This paper proposes one-bit compressed sensing schemes that achieve sublinear decoding complexity while maintaining near-optimal measurement bounds for support recovery. For universal exact recovery, they achieve m = O(k^2 log(n/k) log n) measurements with O(km) decoding time, and for probabilistic exact recovery, m = O(k (log k / log log k) log n) with O(m) decoding time.

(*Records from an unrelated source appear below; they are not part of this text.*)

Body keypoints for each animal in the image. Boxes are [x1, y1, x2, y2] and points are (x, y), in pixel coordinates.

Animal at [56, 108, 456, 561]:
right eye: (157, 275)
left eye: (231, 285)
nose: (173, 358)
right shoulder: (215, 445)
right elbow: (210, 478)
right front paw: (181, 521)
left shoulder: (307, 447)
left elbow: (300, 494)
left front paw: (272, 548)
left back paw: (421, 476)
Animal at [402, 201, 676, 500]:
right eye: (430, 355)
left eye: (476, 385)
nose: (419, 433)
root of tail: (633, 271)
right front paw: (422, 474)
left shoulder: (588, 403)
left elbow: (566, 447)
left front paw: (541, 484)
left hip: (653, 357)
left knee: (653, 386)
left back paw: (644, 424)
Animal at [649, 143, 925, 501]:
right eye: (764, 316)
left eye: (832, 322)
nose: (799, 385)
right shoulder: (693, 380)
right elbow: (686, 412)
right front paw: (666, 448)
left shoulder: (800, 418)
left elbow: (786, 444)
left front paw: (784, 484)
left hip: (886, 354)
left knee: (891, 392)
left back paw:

One-bit compressed sensing (1bCS) addresses the recovery of sparse signals from highly quantized measurements, retaining only the sign of each linear measurement. In the support recovery setting, the goal is to identify $\text{supp}(x)$, the nonzero coordinates of an unknown signal $x \in \mathbb{R}^n$ from $y = \text{sign}(Ax)$, where $A \in \mathbb{R}^{m \times n}$ and $|\text{supp}(x)| \le k \ll n$. Existing methods minimize the number of measurements but often incur $Ω(n)$ decoding complexity, limiting large-scale applicability. We propose new 1bCS schemes that achieve sublinear decoding complexity while maintaining near-optimal measurement bounds. For universal support recovery, our framework provides: (i) exact recovery with $m = O(k^2 \log(n/k) \log n)$ measurements and decoding complexity $D=O(km)$, and (ii) $ε$-approximate recovery with $m = O(k ε^{-1} \log(n/k) \log n)$ and $D=O(ε^{-1} m)$. For probabilistic exact recovery, we design a scheme with $m = O\big(k \frac{\log k}{\log\log k} \log n\big)$ and $D=O(m)$, achieving vanishing error probability. Our approach leverages ideas from group testing to bridge classical sparse recovery techniques with modern algorithmic efficiency considerations, highlighting a new trade-off between compression efficiency and computational complexity.